There are already early signs of a two-pace recovery when it comes to business and leisure travel. Analysis of leisure and business travel by McKinsey following the 2008 global liquidity crisis found that international business travel from the US fell by 13% versus a 7% decline in leisure travel. Leisure travel also recovered faster, taking two years to fully recover versus a five-year year recovery for business travel.
The contrast could be even starker following COVID-19, as businesses have switched to digital conferencing. Many executives may see no need to continue traveling with the same frequency post-pandemic. This could have a long-term impact on airlines, which rely on corporate travelers for the bulk of their margins, as well as hotels that rely on corporate travelers for occupancy.
The outlook for leisure travel is much more upbeat. Choice Hotels, for example, reported a surge in revenue from domestic US travelers through the summer, with Airbnb also noting a rise in bookings for local trips. US campsite listings platform Tentrr recorded year-on-year growth of 400% in the summer and luxury camping website Glamping Hub posted record months in May, June and July.

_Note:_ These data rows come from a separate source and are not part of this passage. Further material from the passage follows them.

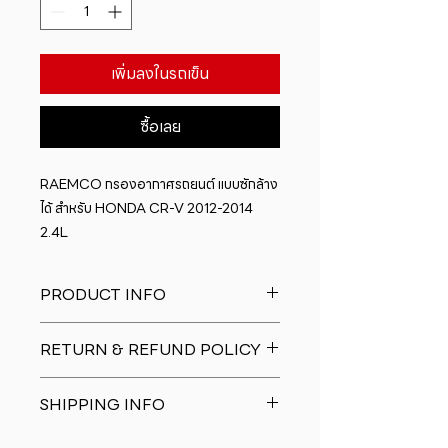
เพิ่มลงในรถเข็น
ซื้อเลย
RAEMCO กรองอากาศรถยนต์ แบบซักล้าง
ได้ สำหรับ HONDA CR-V 2012-2014 
2.4L
PRODUCT INFO
I'm a product detail. I'm a great
RETURN & REFUND POLICY
place to add more information
about your product such as sizing,
I�m a Return and Refund policy.
material, care and cleaning
SHIPPING INFO
I�m a great place to let your
instructions. This is also a great
customers know what to do in case
space to write what makes this
I'm a shipping policy. I'm a great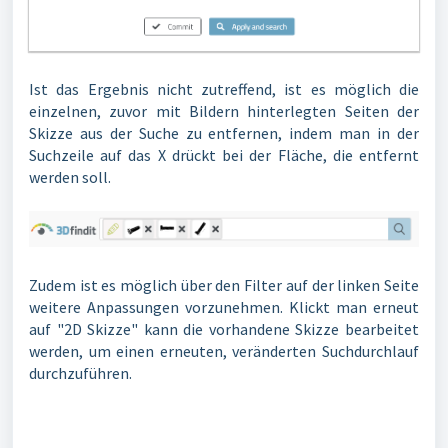
Ist das Ergebnis nicht zutreffend, ist es möglich die
einzelnen, zuvor mit Bildern hinterlegten Seiten der
Skizze aus der Suche zu entfernen, indem man in der
Suchzeile auf das X drückt bei der Fläche, die entfernt
werden soll.
Zudem ist es möglich über den Filter auf der linken Seite
weitere Anpassungen vorzunehmen. Klickt man erneut
auf "2D Skizze" kann die vorhandene Skizze bearbeitet
werden, um einen erneuten, veränderten Suchdurchlauf
durchzuführen.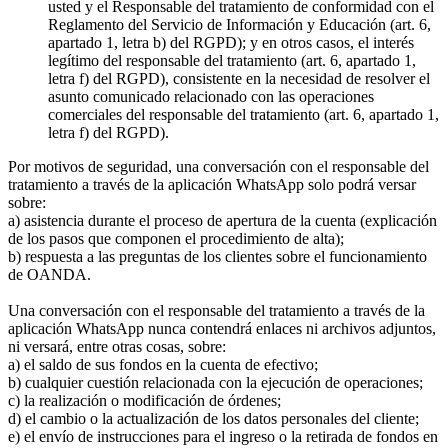
usted y el Responsable del tratamiento de conformidad con el
Reglamento del Servicio de Información y Educación (art. 6,
apartado 1, letra b) del RGPD); y en otros casos, el interés
legítimo del responsable del tratamiento (art. 6, apartado 1,
letra f) del RGPD), consistente en la necesidad de resolver el
asunto comunicado relacionado con las operaciones
comerciales del responsable del tratamiento (art. 6, apartado 1,
letra f) del RGPD).
Por motivos de seguridad, una conversación con el responsable del
tratamiento a través de la aplicación WhatsApp solo podrá versar
sobre:
a) asistencia durante el proceso de apertura de la cuenta (explicación
de los pasos que componen el procedimiento de alta);
b) respuesta a las preguntas de los clientes sobre el funcionamiento
de OANDA.
Una conversación con el responsable del tratamiento a través de la
aplicación WhatsApp nunca contendrá enlaces ni archivos adjuntos,
ni versará, entre otras cosas, sobre:
a) el saldo de sus fondos en la cuenta de efectivo;
b) cualquier cuestión relacionada con la ejecución de operaciones;
c) la realización o modificación de órdenes;
d) el cambio o la actualización de los datos personales del cliente;
e) el envío de instrucciones para el ingreso o la retirada de fondos en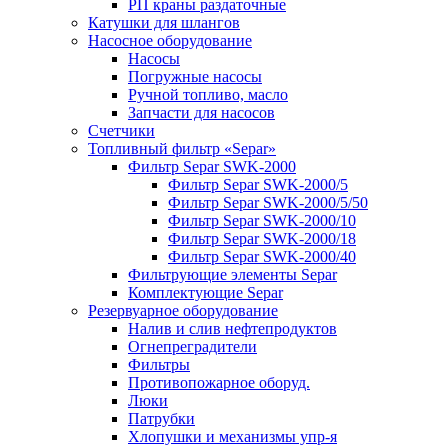
РП краны раздаточные
Катушки для шлангов
Насосное оборудование
Насосы
Погружные насосы
Ручной топливо, масло
Запчасти для насосов
Счетчики
Топливный фильтр «Separ»
Фильтр Separ SWK-2000
Фильтр Separ SWK-2000/5
Фильтр Separ SWK-2000/5/50
Фильтр Separ SWK-2000/10
Фильтр Separ SWK-2000/18
Фильтр Separ SWK-2000/40
Фильтрующие элементы Separ
Комплектующие Separ
Резервуарное оборудование
Налив и слив нефтепродуктов
Огнепреградители
Фильтры
Противопожарное оборуд.
Люки
Патрубки
Хлопушки и механизмы упр-я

As economies reopen and businesses and lenders form clearer pictures of future company earnings, more financial distress is expected to wash through the leisure and hospitality space. S&P, for example, forecasts that leveraged loan default rates will rise to 8% by June 2021, with leisure identified as one of the sectors that will lead default numbers.
Whether a leisure business focuses on holiday or business travel could be a key factor in determining which side of the financial distress line it will fall on.